### What to work on:
Return every line of the material exactly.

### Task inputs:
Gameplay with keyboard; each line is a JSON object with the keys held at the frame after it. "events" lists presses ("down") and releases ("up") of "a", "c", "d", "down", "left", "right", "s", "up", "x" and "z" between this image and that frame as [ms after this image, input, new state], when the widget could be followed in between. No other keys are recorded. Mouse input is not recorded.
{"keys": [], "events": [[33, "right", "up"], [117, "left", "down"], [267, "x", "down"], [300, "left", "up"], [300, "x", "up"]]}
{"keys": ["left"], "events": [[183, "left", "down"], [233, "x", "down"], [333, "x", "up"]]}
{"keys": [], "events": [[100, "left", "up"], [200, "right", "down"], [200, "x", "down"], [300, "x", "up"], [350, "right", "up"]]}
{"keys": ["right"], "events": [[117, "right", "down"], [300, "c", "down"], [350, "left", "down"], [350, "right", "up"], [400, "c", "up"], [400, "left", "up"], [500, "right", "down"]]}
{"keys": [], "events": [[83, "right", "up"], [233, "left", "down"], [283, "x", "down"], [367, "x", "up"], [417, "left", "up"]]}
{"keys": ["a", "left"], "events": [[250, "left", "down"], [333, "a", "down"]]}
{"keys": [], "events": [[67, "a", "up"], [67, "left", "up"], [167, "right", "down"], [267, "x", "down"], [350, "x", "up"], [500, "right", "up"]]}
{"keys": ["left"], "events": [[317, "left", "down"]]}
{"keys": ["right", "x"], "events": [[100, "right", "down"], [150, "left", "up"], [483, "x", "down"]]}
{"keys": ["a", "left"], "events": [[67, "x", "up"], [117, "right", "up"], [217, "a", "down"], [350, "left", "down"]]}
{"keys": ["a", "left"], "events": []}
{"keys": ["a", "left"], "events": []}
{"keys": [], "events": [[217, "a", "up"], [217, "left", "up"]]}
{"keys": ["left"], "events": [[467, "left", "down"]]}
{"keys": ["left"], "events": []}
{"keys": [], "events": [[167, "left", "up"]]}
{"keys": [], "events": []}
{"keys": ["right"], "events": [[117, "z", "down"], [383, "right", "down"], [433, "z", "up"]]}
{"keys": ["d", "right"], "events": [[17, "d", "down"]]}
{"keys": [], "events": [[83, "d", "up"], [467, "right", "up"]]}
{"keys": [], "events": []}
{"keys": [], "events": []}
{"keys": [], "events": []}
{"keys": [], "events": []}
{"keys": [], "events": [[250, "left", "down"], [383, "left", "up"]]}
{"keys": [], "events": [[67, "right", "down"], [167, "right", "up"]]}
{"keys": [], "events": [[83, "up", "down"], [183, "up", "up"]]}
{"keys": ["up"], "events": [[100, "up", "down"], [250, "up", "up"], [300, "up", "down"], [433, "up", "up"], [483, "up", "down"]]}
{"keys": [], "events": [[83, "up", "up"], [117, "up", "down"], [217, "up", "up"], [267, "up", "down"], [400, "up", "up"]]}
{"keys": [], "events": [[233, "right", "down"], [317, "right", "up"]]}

### Solution to the exercise:
Gameplay with keyboard; each line is a JSON object with the keys held at the frame after it. "events" lists presses ("down") and releases ("up") of "a", "c", "d", "down", "left", "right", "s", "up", "x" and "z" between this image and that frame as [ms after this image, input, new state], when the widget could be followed in between. No other keys are recorded. Mouse input is not recorded.
{"keys": [], "events": [[33, "right", "up"], [117, "left", "down"], [267, "x", "down"], [300, "left", "up"], [300, "x", "up"]]}
{"keys": ["left"], "events": [[183, "left", "down"], [233, "x", "down"], [333, "x", "up"]]}
{"keys": [], "events": [[100, "left", "up"], [200, "right", "down"], [200, "x", "down"], [300, "x", "up"], [350, "right", "up"]]}
{"keys": ["right"], "events": [[117, "right", "down"], [300, "c", "down"], [350, "left", "down"], [350, "right", "up"], [400, "c", "up"], [400, "left", "up"], [500, "right", "down"]]}
{"keys": [], "events": [[83, "right", "up"], [233, "left", "down"], [283, "x", "down"], [367, "x", "up"], [417, "left", "up"]]}
{"keys": ["a", "left"], "events": [[250, "left", "down"], [333, "a", "down"]]}
{"keys": [], "events": [[67, "a", "up"], [67, "left", "up"], [167, "right", "down"], [267, "x", "down"], [350, "x", "up"], [500, "right", "up"]]}
{"keys": ["left"], "events": [[317, "left", "down"]]}
{"keys": ["right", "x"], "events": [[100, "right", "down"], [150, "left", "up"], [483, "x", "down"]]}
{"keys": ["a", "left"], "events": [[67, "x", "up"], [117, "right", "up"], [217, "a", "down"], [350, "left", "down"]]}
{"keys": ["a", "left"], "events": []}
{"keys": ["a", "left"], "events": []}
{"keys": [], "events": [[217, "a", "up"], [217, "left", "up"]]}
{"keys": ["left"], "events": [[467, "left", "down"]]}
{"keys": ["left"], "events": []}
{"keys": [], "events": [[167, "left", "up"]]}
{"keys": [], "events": []}
{"keys": ["right"], "events": [[117, "z", "down"], [383, "right", "down"], [433, "z", "up"]]}
{"keys": ["d", "right"], "events": [[17, "d", "down"]]}
{"keys": [], "events": [[83, "d", "up"], [467, "right", "up"]]}
{"keys": [], "events": []}
{"keys": [], "events": []}
{"keys": [], "events": []}
{"keys": [], "events": []}
{"keys": [], "events": [[250, "left", "down"], [383, "left", "up"]]}
{"keys": [], "events": [[67, "right", "down"], [167, "right", "up"]]}
{"keys": [], "events": [[83, "up", "down"], [183, "up", "up"]]}
{"keys": ["up"], "events": [[100, "up", "down"], [250, "up", "up"], [300, "up", "down"], [433, "up", "up"], [483, "up", "down"]]}
{"keys": [], "events": [[83, "up", "up"], [117, "up", "down"], [217, "up", "up"], [267, "up", "down"], [400, "up", "up"]]}
{"keys": [], "events": [[233, "right", "down"], [317, "right", "up"]]}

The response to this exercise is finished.